Dass der Arbeitskampf längst ein Politikum ist und die Eigentumsfrage stellt, weiß auch Saar-Linksfraktionschef Oskar Lafontaine. Er forderte dieser Tage erneut ein Landesgesetz zur Enteignung von NHG und ist überzeugt, dass nur ein beherzter staatlicher Eingriff den Betrieb retten kann. »Wer Beschäftigte enteignet, sollte selbst enteignet werden«, sagt er. Warum eigentlich nicht? Schließlich werden hierzulande auch Kleingärtner enteignet, wenn ihr Stück Land dem Straßenbau oder der Europäischen Zentralbank im Wege steht. Prevent blockiert die Zukunft der Belegschaft und das Interesse der Allgemeinheit. Landesverfassung und Grundgesetz lassen eine Enteignung zu. Die Überführung von Schlüsselindustrien in Gemeineigentum fordert auch die IG Metall in ihrer Satzung. Die Zeit ist dafür bei NHG mehr als reif.

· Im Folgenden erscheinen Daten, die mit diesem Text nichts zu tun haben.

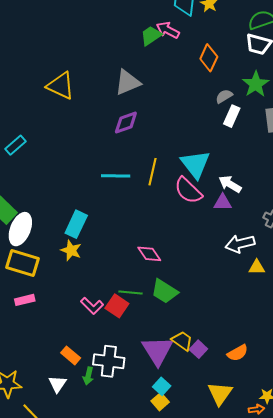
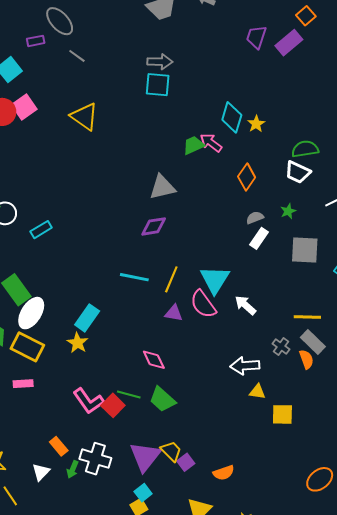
green star: (256, 84) -> (288, 211), size x0.6
yellow triangle: (61, 86) -> (84, 117), moved
purple triangle: (223, 202) -> (174, 313), moved
pink L-shape: (92, 306) -> (88, 401), size x1.4

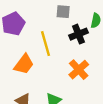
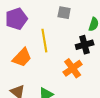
black cross: (79, 34) -> (85, 45), moved

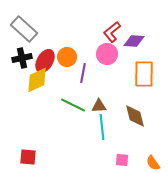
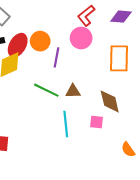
purple diamond: (134, 41) -> (121, 17), moved
cyan line: (102, 127) -> (66, 124), moved
pink square: (122, 160) -> (96, 122), moved

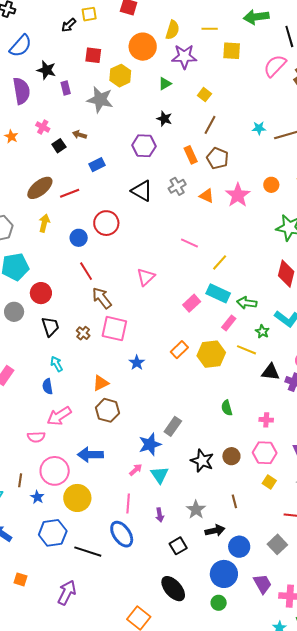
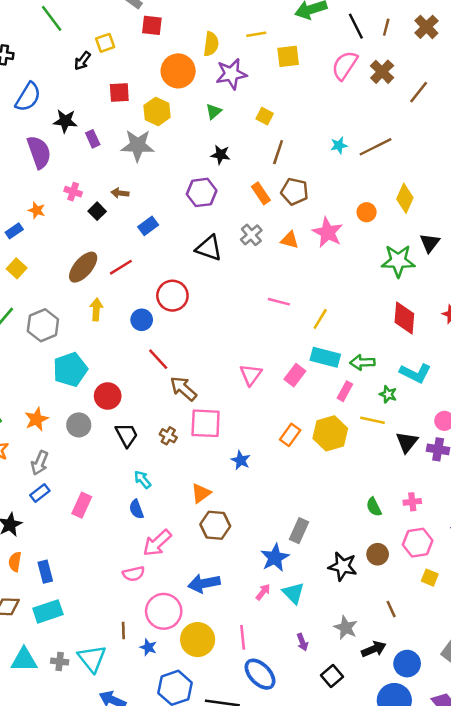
pink triangle: (146, 277) -> (251, 375), moved
black triangle: (270, 372) -> (407, 442), turned -48
green semicircle: (227, 408) -> (374, 507), moved
pink line: (128, 503) -> (243, 637), moved

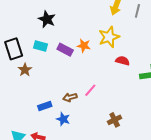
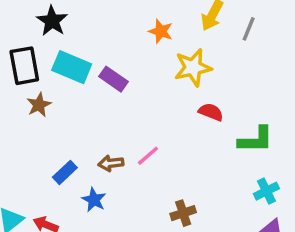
black star: (47, 19) -> (52, 21), moved
cyan rectangle: (41, 46) -> (72, 67), size x1.5
orange star: (84, 46) -> (161, 31), moved
blue rectangle: (45, 106) -> (65, 172), turned -32

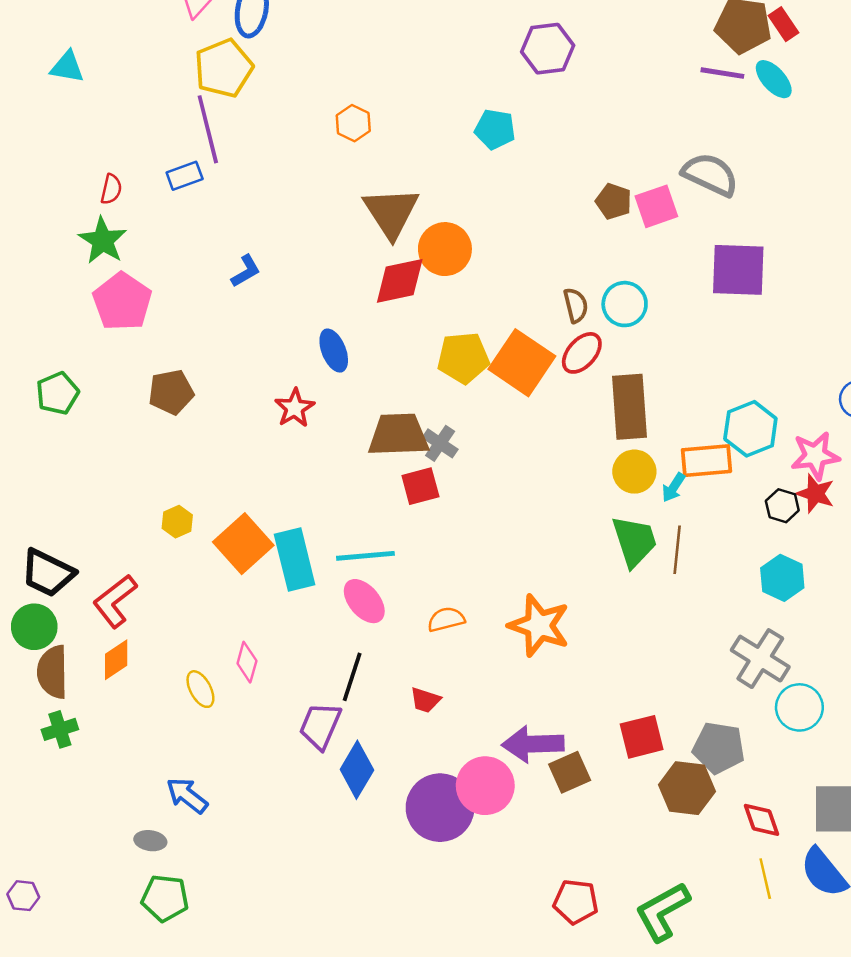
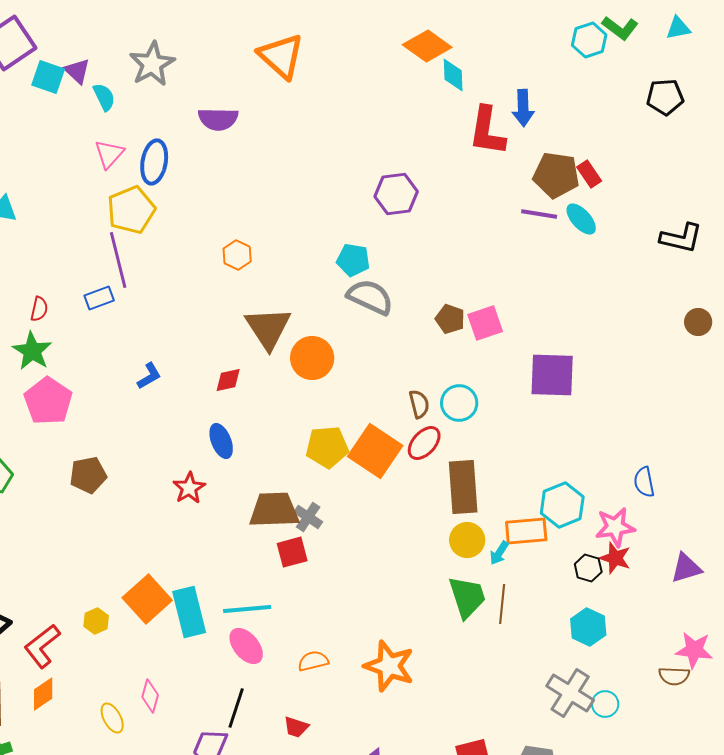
gray semicircle: (710, 175) -> (370, 297), moved
red diamond: (400, 281) -> (228, 380), moved, size x0.6
yellow hexagon: (177, 522) -> (96, 621), moved
cyan circle: (799, 707) -> (605, 704), moved, size x0.7

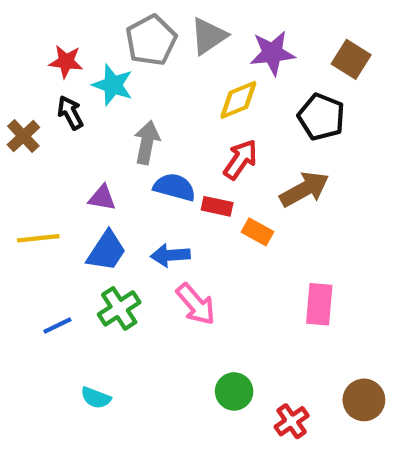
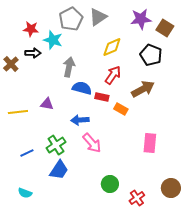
purple star: (272, 53) -> (141, 19), moved
black arrow: (70, 113) -> (33, 53), turned 119
purple triangle: (102, 198) -> (47, 104), moved
blue trapezoid: (106, 251) -> (59, 170), moved
cyan semicircle: (96, 398) -> (25, 193), moved

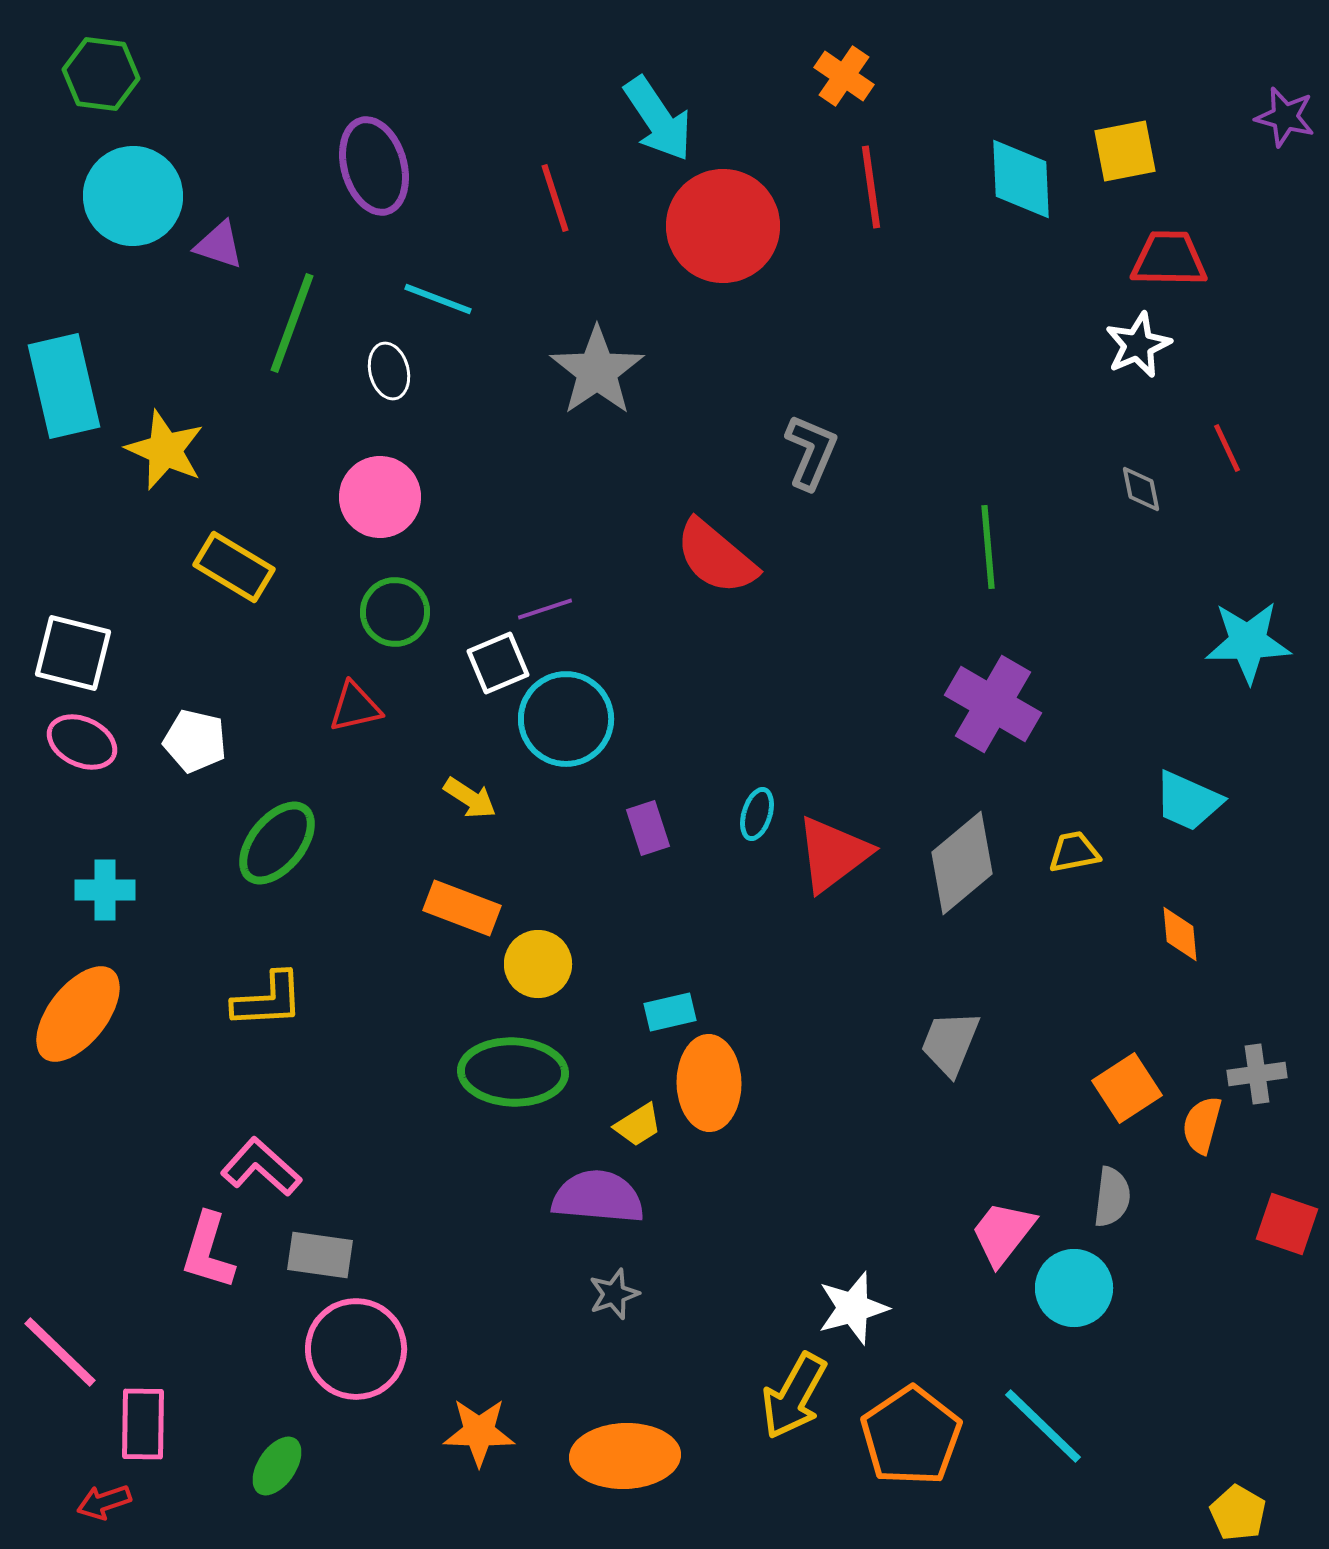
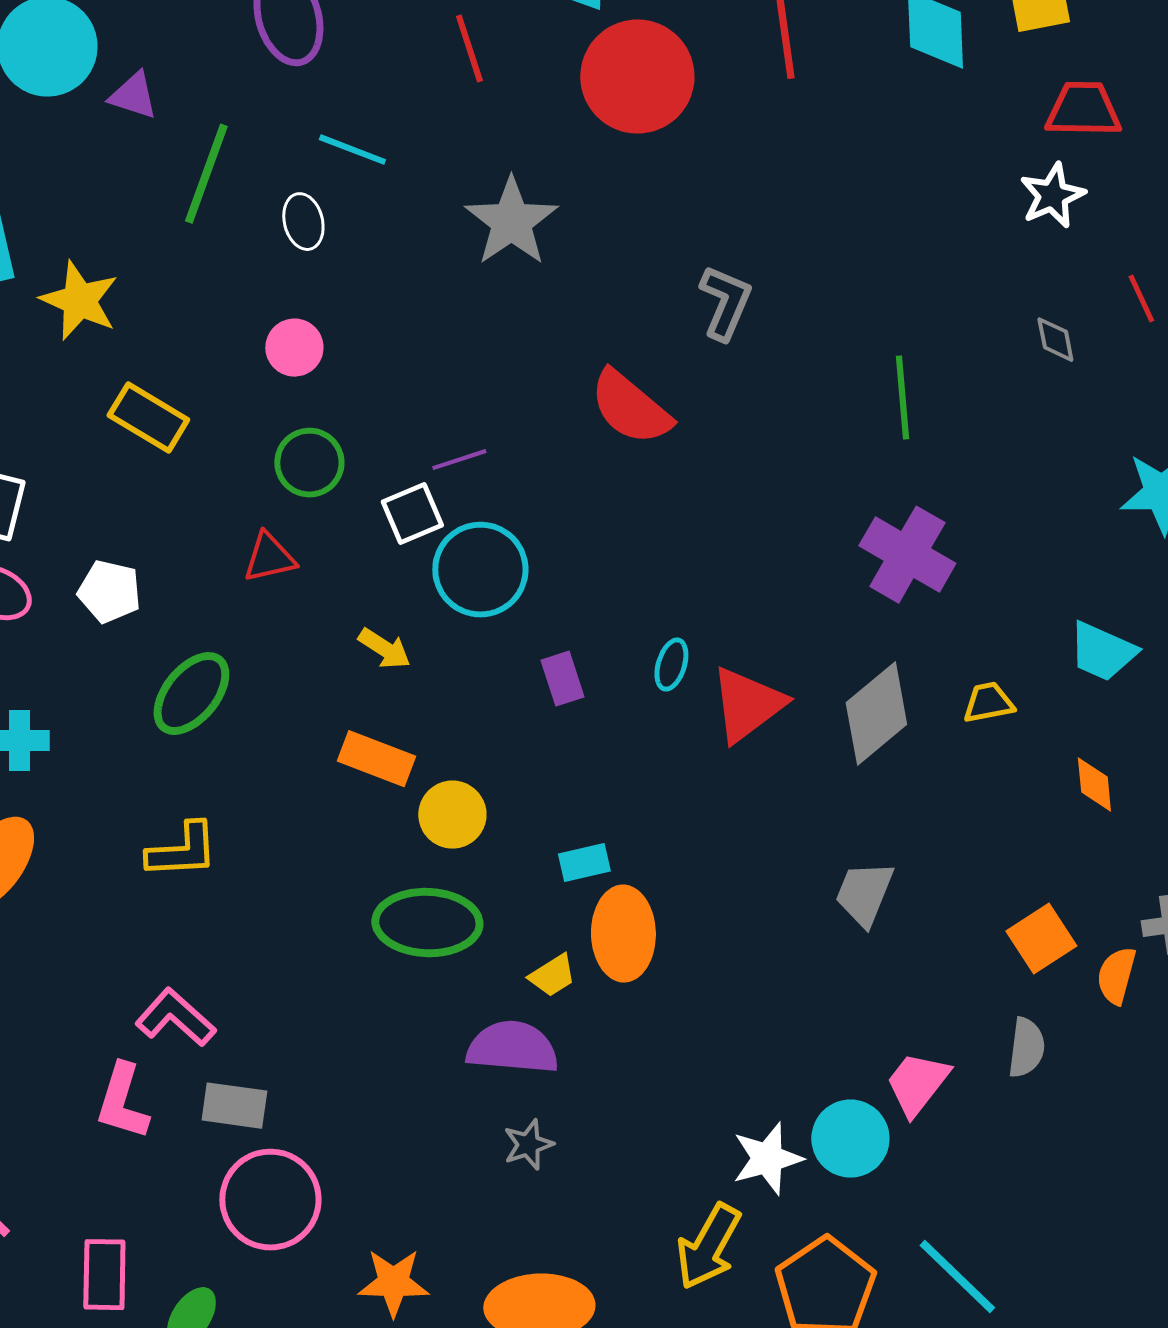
pink circle: (380, 497) -> (294, 348), size x0.7
cyan circle: (1074, 1288) -> (850, 1139), moved
pink rectangle: (143, 1424) -> (104, 1275), moved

Wenn nun Bedenkenträger auch in der LINKEN vor »falschen Hoffnungen« und »mangelnder Kompetenz« der Landesregierung warnen, kann eine fortschrittliche Antwort nur lauten: Lasst die Belegschaft ran! Die Arbeiter, Angestellten, Meister, Techniker und Ingenieure und Fachleute der IG Metall sind kompetent genug, um NHG demokratisch zu kon- trollieren und zu führen und neue Produkte für Mensch und Umwelt zu entwickeln. An der Saar wissen noch viele, wie Lafontaines frühere SPD-Landesregierung in den angeschlagenen Saarstahlkonzern eingriff und mit einem Stiftungsmodell Arbeitsplätze rettete. 1993 besetzten Arbeiter unweit des heutigen Leipziger NHG-Betriebs ein Kugellagerwerk und produzierten zeitweilig auch ohne Chefs weiter. Handfeste Hinweise darauf, dass das scheinbar »Unmögliche« doch nicht unmöglich ist.